*** Data to examine ***

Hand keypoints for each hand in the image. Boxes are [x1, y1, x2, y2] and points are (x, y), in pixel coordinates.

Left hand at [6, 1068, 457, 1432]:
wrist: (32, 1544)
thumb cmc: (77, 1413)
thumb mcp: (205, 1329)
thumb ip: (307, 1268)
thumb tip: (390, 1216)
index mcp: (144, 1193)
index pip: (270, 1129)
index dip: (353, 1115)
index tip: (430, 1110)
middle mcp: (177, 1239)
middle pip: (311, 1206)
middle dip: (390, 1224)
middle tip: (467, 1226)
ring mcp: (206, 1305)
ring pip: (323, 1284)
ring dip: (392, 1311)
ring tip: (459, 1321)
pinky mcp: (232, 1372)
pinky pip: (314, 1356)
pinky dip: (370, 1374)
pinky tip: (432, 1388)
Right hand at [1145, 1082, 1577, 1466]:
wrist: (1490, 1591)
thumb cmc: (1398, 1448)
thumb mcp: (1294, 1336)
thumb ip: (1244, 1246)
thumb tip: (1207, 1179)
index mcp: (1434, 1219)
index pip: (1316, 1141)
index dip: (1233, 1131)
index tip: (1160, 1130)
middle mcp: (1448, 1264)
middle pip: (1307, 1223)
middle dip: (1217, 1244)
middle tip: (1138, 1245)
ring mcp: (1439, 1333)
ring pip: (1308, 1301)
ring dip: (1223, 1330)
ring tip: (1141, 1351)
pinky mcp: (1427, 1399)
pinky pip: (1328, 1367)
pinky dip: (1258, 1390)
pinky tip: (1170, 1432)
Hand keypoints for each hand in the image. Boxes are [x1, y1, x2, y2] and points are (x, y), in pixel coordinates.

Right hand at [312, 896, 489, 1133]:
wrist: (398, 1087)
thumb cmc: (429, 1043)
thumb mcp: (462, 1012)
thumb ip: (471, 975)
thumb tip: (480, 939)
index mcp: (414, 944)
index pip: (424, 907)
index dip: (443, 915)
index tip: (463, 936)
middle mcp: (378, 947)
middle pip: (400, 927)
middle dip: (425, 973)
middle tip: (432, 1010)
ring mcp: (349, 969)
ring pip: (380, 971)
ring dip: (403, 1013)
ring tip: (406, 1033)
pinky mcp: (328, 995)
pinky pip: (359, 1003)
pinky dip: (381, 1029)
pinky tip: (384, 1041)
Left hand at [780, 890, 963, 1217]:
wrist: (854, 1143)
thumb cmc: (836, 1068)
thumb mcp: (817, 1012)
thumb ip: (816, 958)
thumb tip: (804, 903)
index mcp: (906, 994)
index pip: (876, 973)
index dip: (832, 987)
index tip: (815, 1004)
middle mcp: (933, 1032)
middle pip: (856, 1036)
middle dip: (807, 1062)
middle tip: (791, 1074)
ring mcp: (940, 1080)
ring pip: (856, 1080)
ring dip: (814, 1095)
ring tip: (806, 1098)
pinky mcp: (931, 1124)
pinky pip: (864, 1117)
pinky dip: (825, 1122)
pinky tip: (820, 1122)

***

__Exercise__:
Start to finish, give the listing again exactly.

__Completed exercise__:
Hand keypoints for each hand in the image. Boxes are [x1, y1, x2, y2] and points are (x, y), in pixel coordinates.

Left hand at [6, 1068, 457, 1432]:
wrist: (32, 1544)
thumb cmc: (77, 1413)
thumb mcp: (205, 1329)
thumb ip: (307, 1268)
thumb tip: (390, 1216)
index mcp: (144, 1193)
index pip: (270, 1129)
index dip: (353, 1115)
index tip: (430, 1110)
middle mcp: (177, 1239)
middle pip: (311, 1206)
middle dip: (390, 1224)
middle tip: (467, 1226)
ring mcp: (206, 1305)
ring pip: (323, 1284)
ring dip: (392, 1311)
ring tip: (459, 1321)
pinky mcp: (232, 1372)
pinky pip: (314, 1356)
pinky dip: (370, 1374)
pinky tip: (432, 1388)
Right hand at [1145, 1082, 1577, 1466]:
wrist: (1490, 1591)
thumb cmc: (1398, 1448)
thumb mcp: (1294, 1336)
thumb ip: (1244, 1246)
thumb tip: (1207, 1179)
index mcp: (1434, 1219)
index pip: (1316, 1141)
index dip: (1233, 1131)
index tip: (1160, 1130)
middle mcp: (1448, 1264)
middle pip: (1307, 1223)
middle dip: (1217, 1244)
middle tip: (1138, 1245)
ring mcp: (1439, 1333)
ring pip: (1308, 1301)
ring dip: (1223, 1330)
ring tip: (1141, 1351)
pinky mcp: (1427, 1399)
pinky pip: (1328, 1367)
pinky dip: (1258, 1390)
pinky tip: (1170, 1432)
Hand keypoints for each hand in the image. Boxes are [x1, y1, x2, y2] and points are (x, y), in pixel coordinates.

Right hand at [312, 896, 489, 1133]:
wrist: (398, 1087)
thumb cmc: (429, 1043)
thumb mcp: (462, 1012)
thumb ip: (471, 975)
thumb tip: (480, 939)
index mcp: (414, 944)
index pip: (424, 907)
index dip: (443, 915)
index tip: (463, 936)
middle mcp: (378, 947)
middle pip: (400, 927)
middle dip: (425, 973)
middle tip: (432, 1010)
ring mcp: (349, 969)
ring pip: (380, 971)
ring dip: (403, 1013)
ring tip: (406, 1033)
pinky mcp: (328, 995)
pinky pip: (359, 1003)
pinky dip: (381, 1029)
pinky tip: (384, 1041)
Left hand at [780, 890, 963, 1217]:
wrist: (854, 1143)
thumb cmc: (836, 1068)
thumb mcp: (817, 1012)
thumb ip: (816, 958)
thumb tip: (804, 903)
index mcp: (906, 994)
index pip: (876, 973)
index dip: (832, 987)
index tip: (815, 1004)
middle mcp: (933, 1032)
middle pip: (856, 1036)
middle dip: (807, 1062)
middle tip: (791, 1074)
ring mcp: (940, 1080)
ring pip: (856, 1080)
ring dip: (814, 1095)
ring tip: (806, 1098)
pinky mcp: (931, 1124)
pinky pip: (864, 1117)
pinky dip: (825, 1122)
pinky tip: (820, 1122)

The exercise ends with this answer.